Ovation
- Country: United States
- Broadcast area: Nationwide

Programming
- Picture format: 1080i (HDTV)

Ownership
- Owner: Ovation LLC (see lede for further ownership details) (operated by Hubbard Broadcasting)
- Sister channels: Reelz

History
- Launched: April 21, 1996; 30 years ago

Links
- Website: ovationtv.com

= Ovation (American TV channel) =

American cable television channel

Ovation is an American television network whose focus is on the fine arts and contemporary culture. The network is owned by Ovation LLC, which is made up of a joint venture of Hubbard Media Group and the private-equity funds Corporate Partners II, Arcadia Investment Partners, and Perry Capital.

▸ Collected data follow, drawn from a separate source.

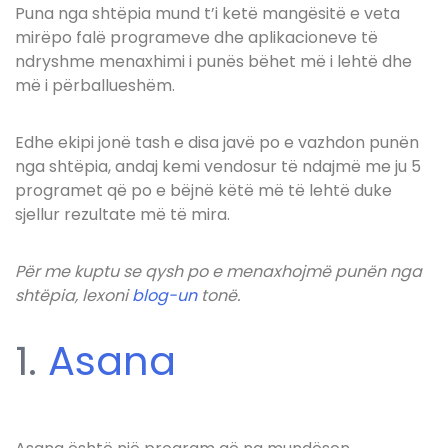
Puna nga shtëpia mund t’i ketë mangësitë e veta
mirëpo falë programeve dhe aplikacioneve të
ndryshme menaxhimi i punës bëhet më i lehtë dhe
më i përballueshëm.
Edhe ekipi jonë tash e disa javë po e vazhdon punën
nga shtëpia, andaj kemi vendosur të ndajmë me ju 5
programet që po e bëjnë këtë më të lehtë duke
sjellur rezultate më të mira.
Për me kuptu se qysh po e menaxhojmë punën nga
shtëpia, lexoni
blog-un
tonë.
1.
Asana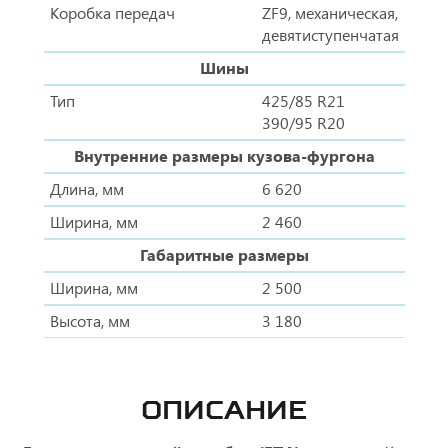
Коробка передач
ZF9, механическая,
девятиступенчатая
Шины
Тип
425/85 R21
390/95 R20
Внутренние размеры кузова-фургона
Длина, мм
6 620
Ширина, мм
2 460
Габаритные размеры
Ширина, мм
2 500
Высота, мм
3 180
ОПИСАНИЕ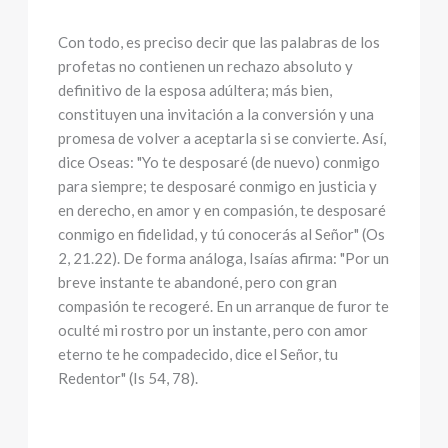
Con todo, es preciso decir que las palabras de los
profetas no contienen un rechazo absoluto y
definitivo de la esposa adúltera; más bien,
constituyen una invitación a la conversión y una
promesa de volver a aceptarla si se convierte. Así,
dice Oseas: "Yo te desposaré (de nuevo) conmigo
para siempre; te desposaré conmigo en justicia y
en derecho, en amor y en compasión, te desposaré
conmigo en fidelidad, y tú conocerás al Señor" (Os
2, 21.22). De forma análoga, Isaías afirma: "Por un
breve instante te abandoné, pero con gran
compasión te recogeré. En un arranque de furor te
oculté mi rostro por un instante, pero con amor
eterno te he compadecido, dice el Señor, tu
Redentor" (Is 54, 78).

As of November 2023, Ovation is available to approximately 24,000,000 pay television households in the United States, down from its 2015 peak of 54,000,000 households.

==History==
The channel was launched in 1996, mainly with spread-out coverage throughout the country and no satellite carriage, with its major coverage with the urban base of Time Warner Cable. Under this form, its carriage was limited, as cable providers did not see much popularity or requests for the arts-based network, as had been seen in the past with networks like CBS Cable or former arts networks that went for a more broad-based focus, including Bravo and A&E.

On August 30, 2006, the network's assets were purchased by a consortium made up of the Hubbard family and The Weinstein Company. In June 2007, the network was re-launched, coinciding with its addition by DirecTV, which gave the channel full national coverage. In 2008, Ovation also became available on Dish. With the relaunch, Ovation TV claimed an "energetic" new look and a new primetime schedule revolving around "genre nights" dedicated to performance, people, and film. "TV" was dropped from its branding on March 1, 2010. The network launched in high definition in July 2010, utilizing the 1080i format.

The network's investment by The Weinstein Company would come into question in October 2017, when Harvey Weinstein's sexual assault and abuse allegations came to light. Two weeks after the first public reports, the network's board notified Harvey Weinstein on October 24 that he would be expelled from any further involvement in Ovation. Shortly after, TWC's interest in the network was fully terminated, saving Ovation LLC from the legal battle to come with TWC's bankruptcy.

== Carriage ==
On December 18, 2012, Time Warner Cable announced plans to remove Ovation from its own systems as well as those operated by Bright House Networks (whose carriage agreements were negotiated by Time Warner). Time Warner Cable and Bright House Networks dropped Ovation at midnight Eastern Time on December 31, 2012. The two providers later reached an agreement to resume carriage of Ovation on October 16, 2013, reinstating the channel on TWC and BHN systems on January 1, 2014.